Timothy F. Geithner, the US Treasury Secretary (2009-2013), former President of the Federal Reserve Bank of New York and currently the President of Warburg Pincus, a global Private Equity investment institution), emphasises the importance of Troubled Asset Relief Program (TARP or Federal Bailouts) of 2008 and his role in saving the world from the depths of Economic Depression.

In his first book titled "Stress Test," Geithner constructs a persuasive case for his role as the man most responsible for the TARP (Federal Bailouts) of 2008. Financial bailouts historically were only made available to the commercial banks and not extended to the Wall Street Investment houses, Geithner was the first Treasury Secretary to have made this possible.

Geithner makes the case for TARP in saving the Financial Institutions. He extends the argument to the value of Financial Institutions gaining enormity when the country in question is the United States of America (USA), the largest economy on the planet. The importance of the Financial Institutions grows and reaches epic global proportions when the same nation is facing a crisis, which finds its origins in the core of the same Financial Institutions. The TARP, which then amounted to approximately 700 Billion dollars (and have now reached ~ 8 trillion dollars: all funded by taxpayer money) was released to act as a safety net for the Financial Institutions who in turn are to protect the Tax Payer of the vicious cycle of recession, which if left uncontrolled would have led to Global Economic Depression).

Geithner makes two big admissions

1) He admits that he did not foresee the coming of the "Financial crisis" (especially showcased during a meeting held in March 2008 (the Bears Stearns rescue days), when he objected against the then Federal Governor Kevin Warsh's statement on the fact that financial institutions remained undercapitalized (i.e. the Institutions had too much leverage and hence had too much exposure to potential losses, which could lead to financial apocalypse).

2) His second admission is that he did not grasp the grimness of the troubles, while they were occurring and even after they had occurred. He cites that he was influenced by Citibank's Robert Rubin (who along with Larry Summers had recommended him for the position of President of the Federal Reserve Bank of New York, despite the fact that he was lacking the desired experience).

Geithner also takes jibes at and thrashes the "moral hazard fundamentalists" fellows who raise concerns that bailing out the financial institutions have encouraged even riskier behaviour.

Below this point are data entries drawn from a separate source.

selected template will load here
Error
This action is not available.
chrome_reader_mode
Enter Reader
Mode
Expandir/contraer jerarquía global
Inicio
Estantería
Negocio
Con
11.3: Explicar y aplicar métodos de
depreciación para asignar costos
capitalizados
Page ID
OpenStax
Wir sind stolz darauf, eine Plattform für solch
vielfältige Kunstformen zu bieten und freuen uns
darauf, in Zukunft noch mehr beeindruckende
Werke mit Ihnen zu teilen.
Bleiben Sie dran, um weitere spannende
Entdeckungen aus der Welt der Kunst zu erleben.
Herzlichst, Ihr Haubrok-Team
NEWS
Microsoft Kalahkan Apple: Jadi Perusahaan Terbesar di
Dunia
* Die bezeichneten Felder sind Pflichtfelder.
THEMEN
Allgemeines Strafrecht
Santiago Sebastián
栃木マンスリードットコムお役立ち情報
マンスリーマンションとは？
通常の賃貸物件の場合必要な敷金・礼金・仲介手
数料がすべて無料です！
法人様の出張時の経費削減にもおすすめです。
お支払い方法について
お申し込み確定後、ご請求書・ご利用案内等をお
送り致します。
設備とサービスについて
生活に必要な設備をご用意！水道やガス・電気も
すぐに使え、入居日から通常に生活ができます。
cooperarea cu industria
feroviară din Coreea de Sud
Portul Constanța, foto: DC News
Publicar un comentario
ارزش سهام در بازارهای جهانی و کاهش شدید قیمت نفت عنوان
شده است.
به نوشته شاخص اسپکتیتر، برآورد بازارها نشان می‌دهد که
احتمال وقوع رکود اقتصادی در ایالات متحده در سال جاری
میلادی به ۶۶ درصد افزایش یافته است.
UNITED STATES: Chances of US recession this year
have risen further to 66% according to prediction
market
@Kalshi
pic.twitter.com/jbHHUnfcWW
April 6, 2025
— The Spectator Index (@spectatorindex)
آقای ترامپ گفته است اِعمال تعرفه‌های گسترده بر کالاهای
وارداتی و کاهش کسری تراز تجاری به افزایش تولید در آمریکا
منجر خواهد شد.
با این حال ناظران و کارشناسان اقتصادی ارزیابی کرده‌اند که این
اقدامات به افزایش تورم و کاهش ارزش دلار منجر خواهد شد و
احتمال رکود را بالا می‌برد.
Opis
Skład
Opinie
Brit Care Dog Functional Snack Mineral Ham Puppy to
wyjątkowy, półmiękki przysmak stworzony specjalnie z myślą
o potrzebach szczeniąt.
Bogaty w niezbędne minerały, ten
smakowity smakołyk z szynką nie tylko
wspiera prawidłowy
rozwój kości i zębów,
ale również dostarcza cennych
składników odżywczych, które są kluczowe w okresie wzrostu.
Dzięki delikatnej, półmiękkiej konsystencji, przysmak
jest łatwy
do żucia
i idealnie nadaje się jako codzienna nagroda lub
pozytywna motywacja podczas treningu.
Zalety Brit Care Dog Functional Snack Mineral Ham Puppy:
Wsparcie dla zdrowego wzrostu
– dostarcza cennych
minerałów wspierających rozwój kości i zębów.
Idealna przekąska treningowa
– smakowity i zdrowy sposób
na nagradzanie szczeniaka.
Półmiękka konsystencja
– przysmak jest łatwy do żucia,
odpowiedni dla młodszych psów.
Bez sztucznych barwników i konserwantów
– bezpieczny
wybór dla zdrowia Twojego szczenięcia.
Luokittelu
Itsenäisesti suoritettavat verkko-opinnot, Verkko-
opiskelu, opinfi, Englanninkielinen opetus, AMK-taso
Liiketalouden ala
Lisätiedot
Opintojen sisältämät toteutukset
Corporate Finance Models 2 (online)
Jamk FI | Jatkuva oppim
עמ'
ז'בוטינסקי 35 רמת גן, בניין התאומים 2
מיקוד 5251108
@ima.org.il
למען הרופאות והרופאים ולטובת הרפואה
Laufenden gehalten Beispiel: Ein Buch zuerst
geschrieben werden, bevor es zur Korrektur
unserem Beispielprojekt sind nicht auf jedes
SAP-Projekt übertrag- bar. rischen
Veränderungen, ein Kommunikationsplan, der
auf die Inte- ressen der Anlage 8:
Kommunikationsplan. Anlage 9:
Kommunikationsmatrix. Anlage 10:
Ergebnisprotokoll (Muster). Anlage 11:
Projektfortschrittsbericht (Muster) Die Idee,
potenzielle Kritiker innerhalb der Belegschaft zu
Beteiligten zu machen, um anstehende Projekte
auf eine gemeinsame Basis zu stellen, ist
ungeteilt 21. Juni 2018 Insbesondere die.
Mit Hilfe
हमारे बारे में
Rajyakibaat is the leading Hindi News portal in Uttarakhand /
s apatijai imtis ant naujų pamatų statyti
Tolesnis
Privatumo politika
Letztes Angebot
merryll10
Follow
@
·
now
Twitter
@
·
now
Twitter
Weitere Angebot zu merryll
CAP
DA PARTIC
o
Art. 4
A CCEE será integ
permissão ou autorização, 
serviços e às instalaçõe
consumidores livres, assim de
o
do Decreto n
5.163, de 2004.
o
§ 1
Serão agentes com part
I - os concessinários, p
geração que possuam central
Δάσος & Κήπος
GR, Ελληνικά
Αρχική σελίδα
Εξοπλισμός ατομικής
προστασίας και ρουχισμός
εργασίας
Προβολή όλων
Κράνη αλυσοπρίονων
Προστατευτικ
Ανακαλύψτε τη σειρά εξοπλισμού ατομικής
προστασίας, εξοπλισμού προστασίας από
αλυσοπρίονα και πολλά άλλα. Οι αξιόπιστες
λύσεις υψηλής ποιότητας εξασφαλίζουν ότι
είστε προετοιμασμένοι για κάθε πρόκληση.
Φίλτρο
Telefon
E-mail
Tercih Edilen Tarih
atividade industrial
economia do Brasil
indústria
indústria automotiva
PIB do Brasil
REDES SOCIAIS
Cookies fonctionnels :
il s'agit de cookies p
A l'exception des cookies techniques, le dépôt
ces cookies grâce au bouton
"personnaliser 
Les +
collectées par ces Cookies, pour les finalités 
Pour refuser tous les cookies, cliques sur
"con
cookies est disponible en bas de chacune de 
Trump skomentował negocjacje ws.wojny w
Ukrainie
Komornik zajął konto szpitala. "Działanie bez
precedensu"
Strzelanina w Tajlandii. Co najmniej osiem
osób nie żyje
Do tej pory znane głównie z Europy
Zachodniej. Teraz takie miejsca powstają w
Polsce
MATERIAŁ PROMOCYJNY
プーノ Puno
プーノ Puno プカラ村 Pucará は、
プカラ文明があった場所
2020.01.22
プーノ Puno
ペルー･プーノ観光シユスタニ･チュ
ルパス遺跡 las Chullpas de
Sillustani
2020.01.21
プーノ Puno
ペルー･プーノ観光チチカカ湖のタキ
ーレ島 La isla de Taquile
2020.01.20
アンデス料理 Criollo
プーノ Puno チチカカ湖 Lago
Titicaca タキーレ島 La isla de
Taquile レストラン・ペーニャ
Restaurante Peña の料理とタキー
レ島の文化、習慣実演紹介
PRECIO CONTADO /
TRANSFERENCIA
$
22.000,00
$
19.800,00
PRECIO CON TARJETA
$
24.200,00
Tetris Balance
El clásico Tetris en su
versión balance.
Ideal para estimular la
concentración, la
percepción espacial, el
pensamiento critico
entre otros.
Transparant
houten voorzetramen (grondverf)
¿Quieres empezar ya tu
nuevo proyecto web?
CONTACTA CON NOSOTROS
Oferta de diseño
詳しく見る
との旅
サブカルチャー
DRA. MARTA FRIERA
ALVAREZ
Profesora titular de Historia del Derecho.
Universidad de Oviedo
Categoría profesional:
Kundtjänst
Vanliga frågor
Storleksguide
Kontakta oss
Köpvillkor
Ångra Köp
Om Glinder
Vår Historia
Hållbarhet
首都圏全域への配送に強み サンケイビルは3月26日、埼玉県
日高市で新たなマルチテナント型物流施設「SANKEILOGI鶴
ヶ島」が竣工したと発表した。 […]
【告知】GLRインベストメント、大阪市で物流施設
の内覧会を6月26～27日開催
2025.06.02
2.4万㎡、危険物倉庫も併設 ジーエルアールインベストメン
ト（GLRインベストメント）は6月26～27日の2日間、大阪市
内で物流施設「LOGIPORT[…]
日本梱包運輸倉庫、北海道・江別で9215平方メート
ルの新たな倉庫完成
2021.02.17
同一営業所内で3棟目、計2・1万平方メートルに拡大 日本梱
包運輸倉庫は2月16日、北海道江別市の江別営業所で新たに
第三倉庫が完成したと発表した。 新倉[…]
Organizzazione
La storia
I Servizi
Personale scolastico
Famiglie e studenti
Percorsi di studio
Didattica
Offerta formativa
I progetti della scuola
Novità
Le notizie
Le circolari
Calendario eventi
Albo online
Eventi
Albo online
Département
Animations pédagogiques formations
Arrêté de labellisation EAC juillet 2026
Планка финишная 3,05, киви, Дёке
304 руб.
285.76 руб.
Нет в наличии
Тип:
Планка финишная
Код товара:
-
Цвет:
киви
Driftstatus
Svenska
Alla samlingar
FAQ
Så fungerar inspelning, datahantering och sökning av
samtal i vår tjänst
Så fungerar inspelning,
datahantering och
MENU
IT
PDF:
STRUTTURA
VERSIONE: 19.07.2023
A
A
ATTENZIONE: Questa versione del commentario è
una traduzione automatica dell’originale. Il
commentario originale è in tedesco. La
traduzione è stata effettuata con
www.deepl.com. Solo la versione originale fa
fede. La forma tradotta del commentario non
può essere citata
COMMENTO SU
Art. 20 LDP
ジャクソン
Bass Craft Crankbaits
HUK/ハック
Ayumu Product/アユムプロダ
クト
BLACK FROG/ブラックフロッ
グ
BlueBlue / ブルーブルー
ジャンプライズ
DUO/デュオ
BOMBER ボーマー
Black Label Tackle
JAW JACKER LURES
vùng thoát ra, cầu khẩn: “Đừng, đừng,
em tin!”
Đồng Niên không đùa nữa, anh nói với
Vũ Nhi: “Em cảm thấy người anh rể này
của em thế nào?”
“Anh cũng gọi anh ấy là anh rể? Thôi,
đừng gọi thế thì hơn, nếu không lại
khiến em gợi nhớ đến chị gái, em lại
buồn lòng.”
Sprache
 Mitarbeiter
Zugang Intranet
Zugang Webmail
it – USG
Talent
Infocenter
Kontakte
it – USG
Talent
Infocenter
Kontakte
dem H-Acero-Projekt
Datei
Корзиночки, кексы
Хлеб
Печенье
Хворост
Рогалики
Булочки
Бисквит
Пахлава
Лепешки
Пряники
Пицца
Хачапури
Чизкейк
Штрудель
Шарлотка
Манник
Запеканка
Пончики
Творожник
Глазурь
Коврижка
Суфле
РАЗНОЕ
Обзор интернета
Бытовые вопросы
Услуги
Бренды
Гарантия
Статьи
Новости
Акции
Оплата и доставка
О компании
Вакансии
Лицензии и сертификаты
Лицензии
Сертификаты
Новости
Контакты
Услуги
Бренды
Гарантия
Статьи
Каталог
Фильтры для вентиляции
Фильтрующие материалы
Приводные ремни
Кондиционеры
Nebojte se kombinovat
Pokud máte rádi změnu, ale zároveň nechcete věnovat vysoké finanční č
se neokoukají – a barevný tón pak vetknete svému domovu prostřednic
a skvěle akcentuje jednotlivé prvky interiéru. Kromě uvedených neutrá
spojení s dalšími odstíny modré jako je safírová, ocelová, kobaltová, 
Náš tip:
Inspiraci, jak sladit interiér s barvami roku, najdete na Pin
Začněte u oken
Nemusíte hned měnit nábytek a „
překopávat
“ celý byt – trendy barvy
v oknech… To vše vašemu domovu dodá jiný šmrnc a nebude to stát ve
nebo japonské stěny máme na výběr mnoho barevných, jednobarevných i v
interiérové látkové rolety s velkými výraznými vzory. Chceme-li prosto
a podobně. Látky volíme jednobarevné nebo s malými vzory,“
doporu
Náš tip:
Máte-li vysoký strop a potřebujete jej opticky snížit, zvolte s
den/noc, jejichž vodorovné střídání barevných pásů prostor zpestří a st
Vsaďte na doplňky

He says that the TARP and other rescue programs enacted in the crisis years were a success because the alternative(s), which no one can ever know would have been far worse.

There are some very good stories of his interactions with the heads of Wall Street banks, most notably with Citibank's Robert Rubin, Goldman Sachs Lloyd Blankfein and with important personalities of the likes of the Oracle of Omaha Mr. Warren Buffet, Ben Bernanke, the then Chairperson of the Federal Reserve, his predecessor Hank Paulson, then and current President Mr. Barack Obama and ex-President Mr. Bill Clinton.

Overall a very good read (I heard it on Audible at 1.5x :) ....Yes, audio is a good way (especially if you happen to make long commute). The audible version of the book "Stress Test" has been read by Timothy Geithner himself (and not by a professional) which, makes it even more interesting for me for some true emotion surface up. Audible offers the ability to vary the read speed, which is useful for 1.0x is usually read relatively slowly and hence one may find 1.5x or 2x to be more compatible (for the brain to absorb without exertion, and consume more information in lesser time).